16時半で終業。その後ジムに行き、夕食づくり

「毎朝6時に起きるのは、前職のころも今も変わりません。でも、一日の過ごし方はガラッと変わりましたね」

飯田昌男●東京都文京区立礫川小学校教諭。1960年、東京都生まれ。

飯田昌男さん(57歳)は、文京区立礫川(れきせん)小学校で、特別支援学級の教員を務めている。教室の机で、自作の資料をめくりながら穏やかに話す飯田さん。ベテラン教師の佇まいだが、実は教師歴はまだ7年。2010年に大手旅行代理店のJTBを退職して進んだ「第二の人生」が、教員だった。

東京都生まれ。「高校生のころは教師になりたかった」。東京学芸大学教育学部に進学。特別支援学校の教諭免許を取得した。しかし、最初の就職先は東急観光という旅行代理店だった。

「当時は大学で教員免許を取ったら皆が教師になる時代で、一般企業に就職する人はほとんどいませんでした。教員免許があれば、30歳までは採用試験を受けられる。1度、会社員を経験してもいいかと考えたんですよね」

9時から働いて22時まで残業して、終電で帰ってくる

旅行業の面白さにのめり込み、6年後、日本交通公社(現・JTB)に転職。

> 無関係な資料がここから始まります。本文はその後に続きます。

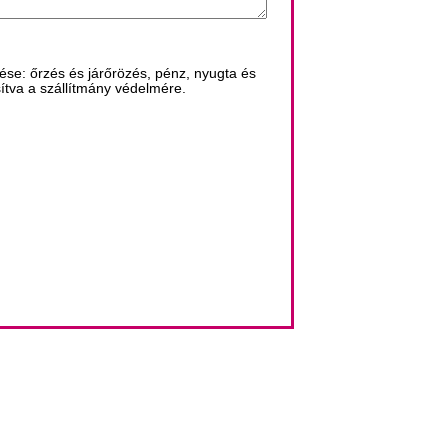
se: őrzés és járőrözés, pénz, nyugta és
sítva a szállítmány védelmére.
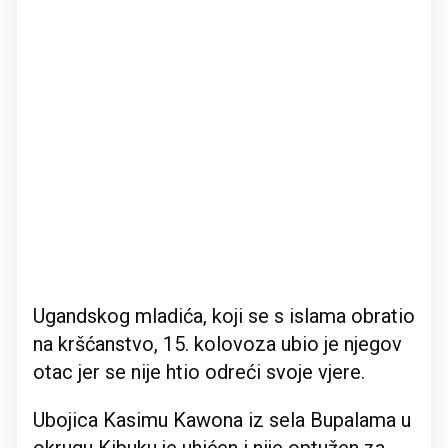
Ugandskog mladića, koji se s islama obratio
na kršćanstvo, 15. kolovoza ubio je njegov
otac jer se nije htio odreći svoje vjere.
Ubojica Kasimu Kawona iz sela Bupalama u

営業畑を歩み、旅行通販商品のコールセンターの販売責任者など、60人以上の部下を抱える管理職も務めた。「忙しいときは1年で会社に行かない日は10日もなかった」「繁忙期には二晩徹夜で仕事をすることもあった」。いわゆるモーレツ社員だった。

「6時に起きて、妻とご飯を食べてから、風呂に入る。勝負の前の儀式のようなものです。ヒゲを剃って、ネクタイを締める。9時から働いて22時まで残業して、それから飲みに行って。終電で帰ってくるのが当たり前でした」

セカンドキャリアを考えたきっかけは、長男の少年野球チームのコーチをしたことだった。地域の人たちと触れ合う中、50歳を目前に残り10年の仕事人生を考えたとき、ただの利益追求ではない社会貢献への思いが募っていく。